I nervously waited for the ER doctor, actually doctors as I knew there would be more than one, and several medical students. I had many unanswered questions, but knew they’d be addressed in time. I just had to be patient and wait. One tries to prepare for a day like this, but Edward Murphy (and his law) whispers in the recesses of one’s mind, ‘what can go wrong, will’.
The facilitators from the Michigan College of Emergency Physicians were the first to arrive via Zoom, followed by over thirty medical students. Yet another conference casualty of COVID was the MCEP Winter Symposium, a two-day CME event designed to provide the latest information about emergency medicine to Michigan ER doctors. On the second day, at the end of the program, medical students interested in pursuing emergency medicine are invited to join, and historically, are able to participate in a hands-on simulation event called EMSIMS. This year, like for so many, meeting in person was still not possible.
Last November, I received an email from one of our clinical board members, Dr. Andrew Bazakis. Dr. Bazakis is the co-director of the EM simulation curriculum at Central Michigan University, and as I would find out, co-hosts the EMSIMS simulation portion of the MCEP Winter Symposium. He shared with me the challenge he was faced with: finding a valuable alternative to hands-on manikin simulation, and asked if there’s anything PCS could do. “Andy, I’ve been training my whole life for this exact moment”, he laughs, we start preparations.
The remote simulation logistics would be as follows: medical students from all over Michigan would join a Zoom meeting at 4pm EST. There would be 15 minutes for a brief introduction and instructions. Then, the medical students would be assigned into breakout rooms led by a faculty debriefer. Over the course of 90 minutes, the students would individually interview 3 PCS artificially intelligent digital patients and then reassemble as a group in their small groups to debrief each patient. In summary, 30 minutes per patient, with the first 15 used for interviewing and the final 15 for debriefing; a moderator keeping time and pushing reminder notifications.
Dr. Bazakis and I prepared 3 patients for the event: chest pain, headache, and pediatric acute respiratory distress. Student orientation documentation was prepared and proofread. Trust but verify: the unofficial slogan of the simulation dry run, but as we all know in simulation, there’s a small subset of variables that we can’t prepare for or anticipate.

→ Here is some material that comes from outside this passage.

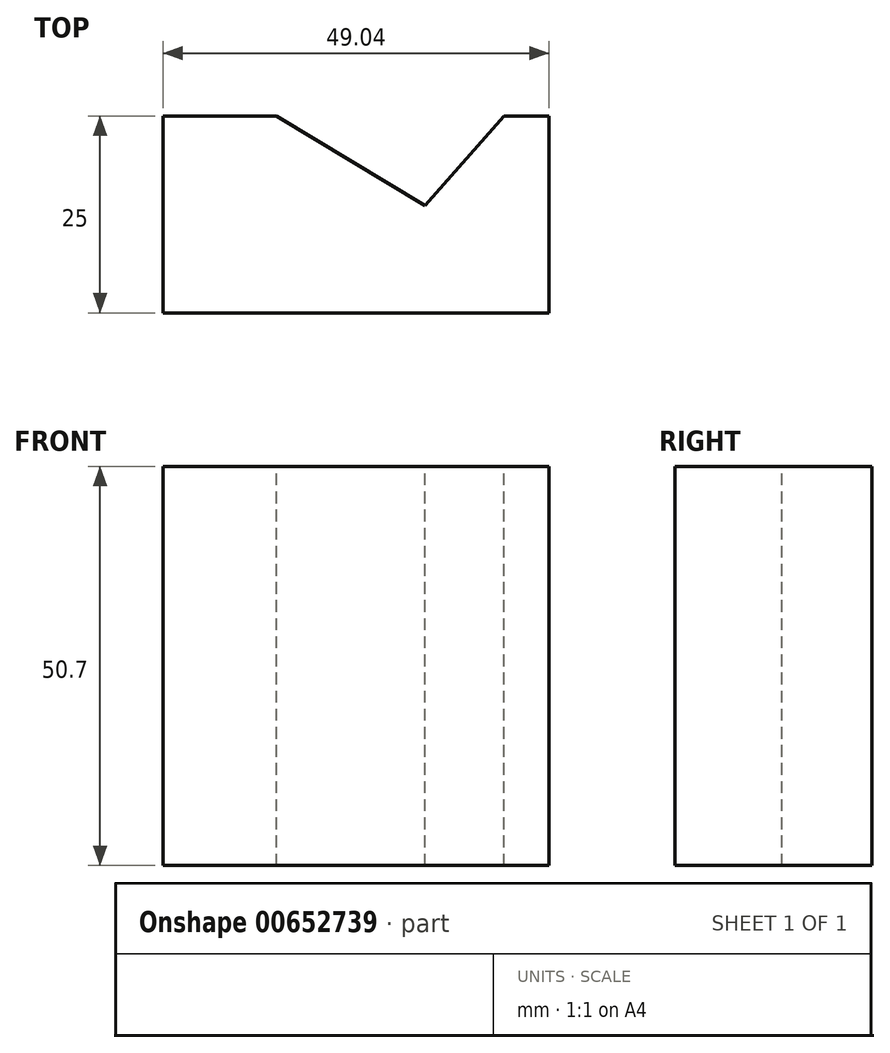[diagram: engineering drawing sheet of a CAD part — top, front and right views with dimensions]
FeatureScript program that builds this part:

Would the student’s computers have the bandwidth and processing power to run Zoom and conduct an on screen interview? Would 15 minutes be sufficient time to conduct an interview with a digital patient on a platform they had never used before? Could the learners navigate between programs, working first individually then rejoining for group debrief?
I anxiously awaited the conclusion of the EMSIMS introduction. No one had questions – so far so good, appears orientation was sufficient. The moderator put us into breakout rooms. The faculty facilitator introduced themselves, tells us the name of the first patient and gave everyone the green light to begin interviewing. I watched my tiled Zoom meeting window as the students turned off their cameras and mute their microphones. One by one the student titles went dark, with only their names in white font remaining. Still connected, but a passively running application. I simultaneously watched my PCS Faculty Administrator screen and see more and more sessions are active. The students were successfully interviewing.
The moderator sends a chat message to the group with a 5 minute warning, then “Time’s Up”. The students return to our zoom breakout room, and one by one turn on their cameras and unmute their microphones. Dr. Bazakis welcomes us all back and kicks off the debrief, “What did we learn about our patient? Student A, let’s start with you…”. For the 15 minute debrief, each student shared the subjective and objective information they obtained from the patient, followed by a discussion about what labs they had ordered, why they ordered them, and the results of their labs confirming their diagnosis. The moderator notifies us of time, the process starts again with the next patient. The students minimize Zoom, navigate to PCS, and select the next patient.
Edward Murphy is quiet now in my mind, the MCEP EMSIMS remote simulation was a resounding success without a technical hiccup. Concerns about capacity, technology, student onboarding were assuaged, replaced with feelings of pride and appreciation. I’m grateful to Dr. Bazakis and the MCEP for this experience, and I’m proud we were able to provide a solution, to be the solution. It’s stressful yet thrilling to push limits, and find out what’s possible in this post-covid world. I’m reminded about what the great Ted Lasso said, “Takin’ on a challenge is a lot like ridin’ a horse. If you’re comfortable while you’re doin’ it, you’re probably doin’ it wrong”.